Activity: Switch every "Bauhof" in the text of the entries below to "Rathaus" and write all the lines out again with nothing else changed. Leave out the pictures.

The input:
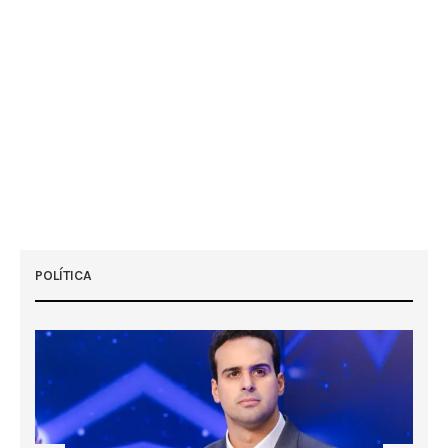
POLÍTICA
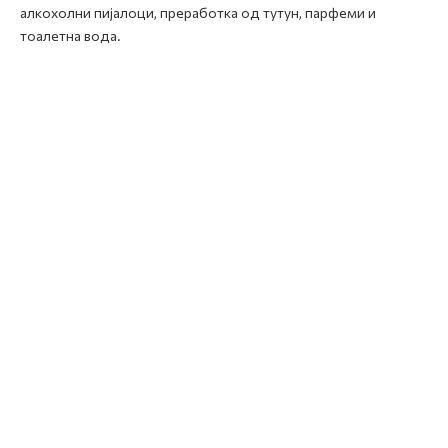
алкохолни пијалоци, преработка од тутун, парфеми и
тоалетна вода.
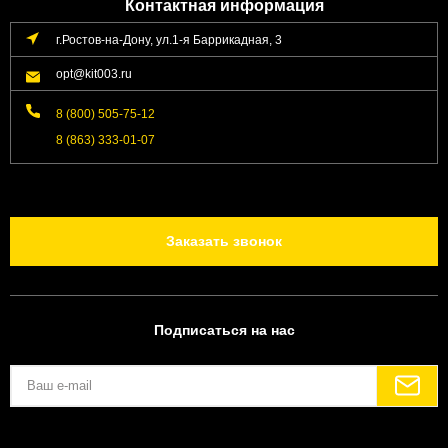
Контактная информация
г.Ростов-на-Дону, ул.1-я Баррикадная, 3
opt@kit003.ru
8 (800) 505-75-12
8 (863) 333-01-07
Заказать звонок
Подписаться на нас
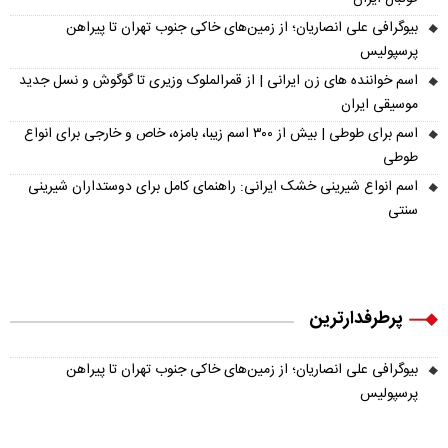
بیوگرافی علی انصاریان؛ از زمین‌های خاکی جنوب تهران تا پیراهن
پرسپولیس
اسم خواننده های زن ایرانی | از قمرالملوک وزیری تا گوگوش و نسل جدید
موسیقی ایران
اسم برای طوطی | بیش از ۳۰۰ اسم زیبا، بامزه، خاص و خارجی برای انواع
طوطی
اسم انواع شیرینی خشک ایرانی: راهنمای کامل برای دوستداران شیرینی
سنتی
پرطرفدارترین
بیوگرافی علی انصاریان؛ از زمین‌های خاکی جنوب تهران تا پیراهن
پرسپولیس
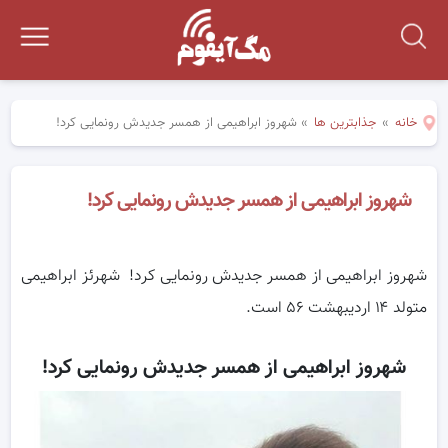
خانه
»
جذابترین ها
»
شهروز ابراهیمی از همسر جدیدش رونمایی کرد!
شهروز ابراهیمی از همسر جدیدش رونمایی کرد!
شهروز ابراهیمی از همسر جدیدش رونمایی کرد! شهرئز ابراهیمی
متولد ۱۴ اردیبهشت ۵۶ است.
شهروز ابراهیمی از همسر جدیدش رونمایی کرد!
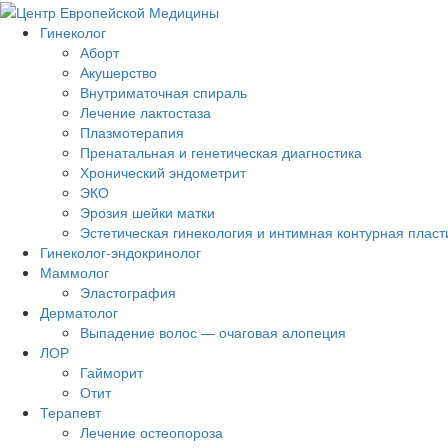
Гинеколог
Аборт
Акушерство
Внутриматочная спираль
Лечение лактостаза
Плазмотерапия
Пренатальная и генетическая диагностика
Хронический эндометрит
ЭКО
Эрозия шейки матки
Эстетическая гинекология и интимная контурная пласт
Гинеколог-эндокринолог
Маммолог
Эластография
Дерматолог
Выпадение волос — очаговая алопеция
ЛОР
Гайморит
Отит
Терапевт
Лечение остеопороза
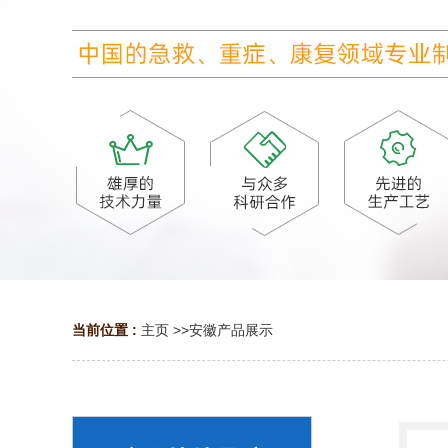
当前位置 :
主页
>>
安徽产品展示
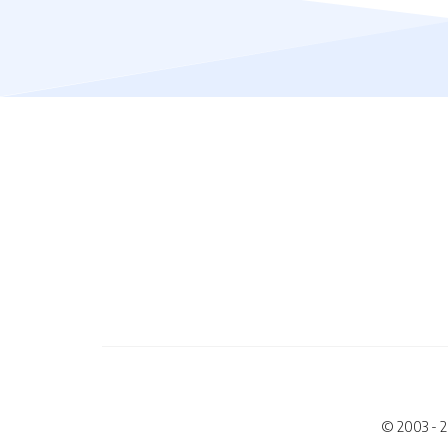
© 2003 - 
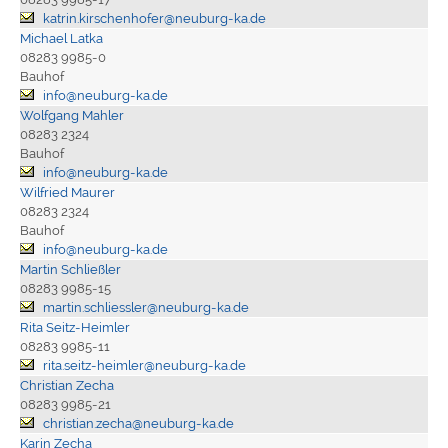
katrin.kirschenhofer@neuburg-ka.de
Michael Latka
08283 9985-0
Bauhof
info@neuburg-ka.de
Wolfgang Mahler
08283 2324
Bauhof
info@neuburg-ka.de
Wilfried Maurer
08283 2324
Bauhof
info@neuburg-ka.de
Martin Schließler
08283 9985-15
martin.schliessler@neuburg-ka.de
Rita Seitz-Heimler
08283 9985-11
rita.seitz-heimler@neuburg-ka.de
Christian Zecha
08283 9985-21
christian.zecha@neuburg-ka.de
Karin Zecha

Answer space:
POLÍTICA
алкохолни пијалоци, преработка од тутун, парфеми и
тоалетна вода.
Контактная информация
г.Ростов-на-Дону, ул.1-я Баррикадная, 3
opt@kit003.ru
8 (800) 505-75-12
8 (863) 333-01-07
Заказать звонок
Подписаться на нас
بیوگرافی علی انصاریان؛ از زمین‌های خاکی جنوب تهران تا پیراهن
پرسپولیس
اسم خواننده های زن ایرانی | از قمرالملوک وزیری تا گوگوش و نسل جدید
موسیقی ایران
اسم برای طوطی | بیش از ۳۰۰ اسم زیبا، بامزه، خاص و خارجی برای انواع
طوطی
اسم انواع شیرینی خشک ایرانی: راهنمای کامل برای دوستداران شیرینی
سنتی
پرطرفدارترین
بیوگرافی علی انصاریان؛ از زمین‌های خاکی جنوب تهران تا پیراهن
پرسپولیس
خانه
»
جذابترین ها
»
شهروز ابراهیمی از همسر جدیدش رونمایی کرد!
شهروز ابراهیمی از همسر جدیدش رونمایی کرد!
شهروز ابراهیمی از همسر جدیدش رونمایی کرد! شهرئز ابراهیمی
متولد ۱۴ اردیبهشت ۵۶ است.
شهروز ابراهیمی از همسر جدیدش رونمایی کرد!
Гинеколог
Аборт
Акушерство
Внутриматочная спираль
Лечение лактостаза
Плазмотерапия
Пренатальная и генетическая диагностика
Хронический эндометрит
ЭКО
Эрозия шейки матки
Эстетическая гинекология и интимная контурная пласт
Гинеколог-эндокринолог
Маммолог
Эластография
Дерматолог
Выпадение волос — очаговая алопеция
ЛОР
Гайморит
Отит
Терапевт
Лечение остеопороза
当前位置 :
主页
>>
安徽产品展示
© 2003 - 
katrin.kirschenhofer@neuburg-ka.de
Michael Latka
08283 9985-0
Rathaus
info@neuburg-ka.de
Wolfgang Mahler
08283 2324
Rathaus
info@neuburg-ka.de
Wilfried Maurer
08283 2324
Rathaus
info@neuburg-ka.de
Martin Schließler
08283 9985-15
martin.schliessler@neuburg-ka.de
Rita Seitz-Heimler
08283 9985-11
rita.seitz-heimler@neuburg-ka.de
Christian Zecha
08283 9985-21
christian.zecha@neuburg-ka.de
Karin Zecha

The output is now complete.